# Prompt:
Would you write out all the records again, exactly?

# Source records:
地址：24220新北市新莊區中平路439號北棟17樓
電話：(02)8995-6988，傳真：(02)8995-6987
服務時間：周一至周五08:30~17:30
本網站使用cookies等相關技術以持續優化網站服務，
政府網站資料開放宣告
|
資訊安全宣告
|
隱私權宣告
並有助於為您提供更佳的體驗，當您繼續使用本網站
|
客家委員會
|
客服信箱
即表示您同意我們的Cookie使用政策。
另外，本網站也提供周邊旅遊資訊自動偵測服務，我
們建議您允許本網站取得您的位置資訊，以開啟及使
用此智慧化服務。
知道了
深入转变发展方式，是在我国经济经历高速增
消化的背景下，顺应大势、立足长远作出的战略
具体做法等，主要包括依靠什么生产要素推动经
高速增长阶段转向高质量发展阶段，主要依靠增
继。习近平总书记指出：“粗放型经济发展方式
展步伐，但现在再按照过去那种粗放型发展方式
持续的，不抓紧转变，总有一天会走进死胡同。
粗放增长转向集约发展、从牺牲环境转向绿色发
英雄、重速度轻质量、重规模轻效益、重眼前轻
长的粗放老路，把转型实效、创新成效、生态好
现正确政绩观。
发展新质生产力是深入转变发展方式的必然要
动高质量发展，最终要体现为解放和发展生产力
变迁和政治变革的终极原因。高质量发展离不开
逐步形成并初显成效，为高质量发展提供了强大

# Task output:
地址：24220新北市新莊區中平路439號北棟17樓
電話：(02)8995-6988，傳真：(02)8995-6987
服務時間：周一至周五08:30~17:30
本網站使用cookies等相關技術以持續優化網站服務，
政府網站資料開放宣告
|
資訊安全宣告
|
隱私權宣告
並有助於為您提供更佳的體驗，當您繼續使用本網站
|
客家委員會
|
客服信箱
即表示您同意我們的Cookie使用政策。
另外，本網站也提供周邊旅遊資訊自動偵測服務，我
們建議您允許本網站取得您的位置資訊，以開啟及使
用此智慧化服務。
知道了
深入转变发展方式，是在我国经济经历高速增
消化的背景下，顺应大势、立足长远作出的战略
具体做法等，主要包括依靠什么生产要素推动经
高速增长阶段转向高质量发展阶段，主要依靠增
继。习近平总书记指出：“粗放型经济发展方式
展步伐，但现在再按照过去那种粗放型发展方式
持续的，不抓紧转变，总有一天会走进死胡同。
粗放增长转向集约发展、从牺牲环境转向绿色发
英雄、重速度轻质量、重规模轻效益、重眼前轻
长的粗放老路，把转型实效、创新成效、生态好
现正确政绩观。
发展新质生产力是深入转变发展方式的必然要
动高质量发展，最终要体现为解放和发展生产力
变迁和政治变革的终极原因。高质量发展离不开
逐步形成并初显成效，为高质量发展提供了强大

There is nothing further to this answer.